§ **TEXT PROVIDED**
=== Section Start ===
More and more states in the U.S. are abandoning mask mandates and opening up for business. Sunak, who was a Fulbright scholar at Stanford, must be looking across the pond with envy. But as just about the only voice of resistance at senior level in the Boris Johnson administration, there’s precious little he can do to avert the inevitable disaster.

And it is inevitable.

Britain has suffered its biggest economic collapse in over three hundred years — since the Great Frost of 1709 when the Thames froze over. Sure, its economy might have bounced back under a government with any appetite to put people and business and jobs and freedom and education and cultural survival and decency and common sense before the draconian ordinances of an unelected body of activist scientists. Unfortunately, with the hopeless Boris Johnson at the helm, it simply hasn’t got one of those governments.

So Sunak had to make the best with the very feeble material he has been given. It helps that he has a tame Office for Budget Responsibility (OBR), predicting that the economy will grow this year by 4 per cent, by 7.3 per cent [yeah right] in 2022, then 1.7 per cent, 1.6 per cent and 1.7 per cent in the last three years of the forecast. It also helps that he has a vivid imagination, which allows him to pretend that ‘more than 700,000 people have lost their jobs since last March’ – when he must surely know that the real unemployment figures (which the furlough is concealing) already run into the millions.
=== Section End ===
Bounding box prediction data
=== Section Start ===
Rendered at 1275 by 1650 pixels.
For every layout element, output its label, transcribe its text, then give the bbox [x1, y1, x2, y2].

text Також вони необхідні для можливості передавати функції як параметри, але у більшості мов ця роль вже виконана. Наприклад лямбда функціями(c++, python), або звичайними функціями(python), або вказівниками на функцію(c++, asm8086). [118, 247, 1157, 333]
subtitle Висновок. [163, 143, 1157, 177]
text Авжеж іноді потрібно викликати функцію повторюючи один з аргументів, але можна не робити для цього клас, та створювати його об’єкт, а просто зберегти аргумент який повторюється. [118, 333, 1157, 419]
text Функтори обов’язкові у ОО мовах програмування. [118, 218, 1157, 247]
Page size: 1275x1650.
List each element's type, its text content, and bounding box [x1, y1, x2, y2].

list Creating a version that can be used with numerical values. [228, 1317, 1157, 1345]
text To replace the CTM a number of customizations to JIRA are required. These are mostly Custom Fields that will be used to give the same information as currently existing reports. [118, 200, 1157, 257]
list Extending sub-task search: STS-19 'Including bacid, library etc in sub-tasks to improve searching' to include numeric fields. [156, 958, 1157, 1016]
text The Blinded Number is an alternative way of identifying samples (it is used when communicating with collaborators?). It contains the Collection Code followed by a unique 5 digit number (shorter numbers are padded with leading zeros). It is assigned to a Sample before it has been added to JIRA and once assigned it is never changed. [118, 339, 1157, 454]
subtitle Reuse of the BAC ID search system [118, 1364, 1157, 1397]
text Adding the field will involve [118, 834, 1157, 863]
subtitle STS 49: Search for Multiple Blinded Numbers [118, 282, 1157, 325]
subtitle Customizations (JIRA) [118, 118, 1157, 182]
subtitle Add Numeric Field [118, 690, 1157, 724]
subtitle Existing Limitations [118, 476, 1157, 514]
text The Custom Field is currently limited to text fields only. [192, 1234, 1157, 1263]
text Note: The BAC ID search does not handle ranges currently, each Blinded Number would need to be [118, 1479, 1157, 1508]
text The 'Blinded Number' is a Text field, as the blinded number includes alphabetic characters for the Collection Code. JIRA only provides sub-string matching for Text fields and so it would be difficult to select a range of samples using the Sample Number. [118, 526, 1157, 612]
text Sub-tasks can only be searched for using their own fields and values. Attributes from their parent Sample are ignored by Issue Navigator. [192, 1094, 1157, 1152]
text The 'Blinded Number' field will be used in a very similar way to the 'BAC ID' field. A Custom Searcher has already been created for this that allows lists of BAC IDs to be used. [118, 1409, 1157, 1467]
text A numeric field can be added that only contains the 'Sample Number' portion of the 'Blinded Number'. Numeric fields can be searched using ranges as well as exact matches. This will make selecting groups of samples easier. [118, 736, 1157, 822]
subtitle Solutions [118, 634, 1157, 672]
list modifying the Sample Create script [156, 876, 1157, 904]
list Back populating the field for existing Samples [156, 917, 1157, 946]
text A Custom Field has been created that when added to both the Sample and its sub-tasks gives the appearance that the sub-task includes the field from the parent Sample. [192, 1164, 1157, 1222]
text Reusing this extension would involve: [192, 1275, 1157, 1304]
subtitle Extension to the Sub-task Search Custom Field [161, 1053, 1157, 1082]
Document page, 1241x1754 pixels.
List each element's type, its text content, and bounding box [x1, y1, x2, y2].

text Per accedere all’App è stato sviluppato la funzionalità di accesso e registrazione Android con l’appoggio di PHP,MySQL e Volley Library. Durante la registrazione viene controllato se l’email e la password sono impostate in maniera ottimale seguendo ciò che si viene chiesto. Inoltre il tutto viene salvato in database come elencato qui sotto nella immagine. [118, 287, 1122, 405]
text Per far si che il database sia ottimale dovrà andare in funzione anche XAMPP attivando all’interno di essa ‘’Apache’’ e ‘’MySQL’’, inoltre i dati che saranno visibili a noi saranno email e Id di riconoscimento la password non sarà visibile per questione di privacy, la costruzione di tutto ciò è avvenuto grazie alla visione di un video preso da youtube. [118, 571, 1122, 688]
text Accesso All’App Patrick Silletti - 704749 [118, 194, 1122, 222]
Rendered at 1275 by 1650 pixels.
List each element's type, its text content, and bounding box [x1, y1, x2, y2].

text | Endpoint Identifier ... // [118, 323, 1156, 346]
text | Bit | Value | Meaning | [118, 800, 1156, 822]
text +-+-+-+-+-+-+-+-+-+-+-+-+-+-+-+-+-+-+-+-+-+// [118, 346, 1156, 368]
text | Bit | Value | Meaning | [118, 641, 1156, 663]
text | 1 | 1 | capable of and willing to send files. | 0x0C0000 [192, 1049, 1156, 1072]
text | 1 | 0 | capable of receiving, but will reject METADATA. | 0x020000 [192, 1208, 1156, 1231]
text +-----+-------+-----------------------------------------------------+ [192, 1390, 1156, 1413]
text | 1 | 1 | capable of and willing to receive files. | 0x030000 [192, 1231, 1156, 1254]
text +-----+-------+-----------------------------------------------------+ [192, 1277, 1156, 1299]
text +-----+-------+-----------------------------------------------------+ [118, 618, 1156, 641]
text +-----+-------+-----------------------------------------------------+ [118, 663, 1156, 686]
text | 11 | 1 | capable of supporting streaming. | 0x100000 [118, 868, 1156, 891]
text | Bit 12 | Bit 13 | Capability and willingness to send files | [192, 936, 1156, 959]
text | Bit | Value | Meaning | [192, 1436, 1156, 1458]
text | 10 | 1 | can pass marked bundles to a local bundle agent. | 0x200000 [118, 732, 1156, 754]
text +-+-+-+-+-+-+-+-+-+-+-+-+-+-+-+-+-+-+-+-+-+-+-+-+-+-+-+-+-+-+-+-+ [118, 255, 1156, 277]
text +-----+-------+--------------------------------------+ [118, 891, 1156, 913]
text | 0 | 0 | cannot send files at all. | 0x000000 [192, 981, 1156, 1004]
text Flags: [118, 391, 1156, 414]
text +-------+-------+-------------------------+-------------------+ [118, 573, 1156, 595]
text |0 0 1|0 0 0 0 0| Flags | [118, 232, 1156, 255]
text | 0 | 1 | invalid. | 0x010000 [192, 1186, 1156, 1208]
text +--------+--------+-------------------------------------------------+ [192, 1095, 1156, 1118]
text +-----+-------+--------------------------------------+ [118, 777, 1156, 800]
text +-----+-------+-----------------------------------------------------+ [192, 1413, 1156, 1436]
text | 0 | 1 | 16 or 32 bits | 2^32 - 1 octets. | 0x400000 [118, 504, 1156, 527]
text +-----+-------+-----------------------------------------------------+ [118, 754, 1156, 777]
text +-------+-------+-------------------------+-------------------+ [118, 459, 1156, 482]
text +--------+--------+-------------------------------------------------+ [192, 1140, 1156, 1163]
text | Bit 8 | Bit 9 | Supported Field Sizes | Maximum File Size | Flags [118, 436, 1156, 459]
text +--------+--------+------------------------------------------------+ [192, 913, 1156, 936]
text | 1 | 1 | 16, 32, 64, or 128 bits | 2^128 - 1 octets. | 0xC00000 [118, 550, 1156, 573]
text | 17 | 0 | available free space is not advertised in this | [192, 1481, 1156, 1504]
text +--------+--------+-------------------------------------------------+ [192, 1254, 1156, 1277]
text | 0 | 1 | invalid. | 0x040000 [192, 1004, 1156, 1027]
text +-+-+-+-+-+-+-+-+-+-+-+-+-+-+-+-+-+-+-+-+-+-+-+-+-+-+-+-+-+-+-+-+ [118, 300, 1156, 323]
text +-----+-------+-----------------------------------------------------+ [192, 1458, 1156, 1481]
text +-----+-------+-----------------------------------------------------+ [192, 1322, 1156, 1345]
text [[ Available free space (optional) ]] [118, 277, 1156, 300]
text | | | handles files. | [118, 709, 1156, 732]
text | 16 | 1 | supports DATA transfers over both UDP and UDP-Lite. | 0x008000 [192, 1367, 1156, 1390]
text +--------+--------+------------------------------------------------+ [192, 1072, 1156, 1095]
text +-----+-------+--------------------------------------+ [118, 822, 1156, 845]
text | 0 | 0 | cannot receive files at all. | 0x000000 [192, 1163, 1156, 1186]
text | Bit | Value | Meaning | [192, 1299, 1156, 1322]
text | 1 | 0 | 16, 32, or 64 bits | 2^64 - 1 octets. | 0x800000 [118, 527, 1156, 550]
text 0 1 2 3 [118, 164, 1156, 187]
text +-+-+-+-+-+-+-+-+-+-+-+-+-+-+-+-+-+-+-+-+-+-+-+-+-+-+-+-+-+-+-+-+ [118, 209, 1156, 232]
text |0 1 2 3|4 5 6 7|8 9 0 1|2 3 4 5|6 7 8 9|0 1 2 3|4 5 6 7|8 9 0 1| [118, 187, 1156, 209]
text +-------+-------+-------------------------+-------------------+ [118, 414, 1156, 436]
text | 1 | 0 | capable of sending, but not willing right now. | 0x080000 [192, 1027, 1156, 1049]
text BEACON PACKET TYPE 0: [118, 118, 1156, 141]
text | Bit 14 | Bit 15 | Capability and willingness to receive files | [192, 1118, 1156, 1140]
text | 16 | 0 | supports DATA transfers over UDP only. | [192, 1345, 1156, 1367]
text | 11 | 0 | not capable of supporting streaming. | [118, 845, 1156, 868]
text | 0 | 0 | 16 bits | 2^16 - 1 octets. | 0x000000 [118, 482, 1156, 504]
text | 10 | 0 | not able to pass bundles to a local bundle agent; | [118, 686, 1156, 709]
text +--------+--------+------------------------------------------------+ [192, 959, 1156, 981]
=== Section End ===
§ **WHAT THIS EXERCISE ASKS**
1 – Answer these questions from the passage about Sunak and the British economy:
(a) At which university was Sunak a Fulbright scholar?
(b) Since which event has Britain not had an economic collapse this big?
(c) What growth rate does the OBR predict for the economy in 2022?
2 – Please print everything in the passage about Sunak and the British economy from "More and more" down to "it is inevitable.".

§ **SOLUTIONS TO THE PROBLEMS**
1 –
(a) Stanford.
(b) The Great Frost of 1709, when the Thames froze over.
(c) 7.3 per cent.

2 –
More and more states in the U.S. are abandoning mask mandates and opening up for business. Sunak, who was a Fulbright scholar at Stanford, must be looking across the pond with envy. But as just about the only voice of resistance at senior level in the Boris Johnson administration, there’s precious little he can do to avert the inevitable disaster.

And it is inevitable.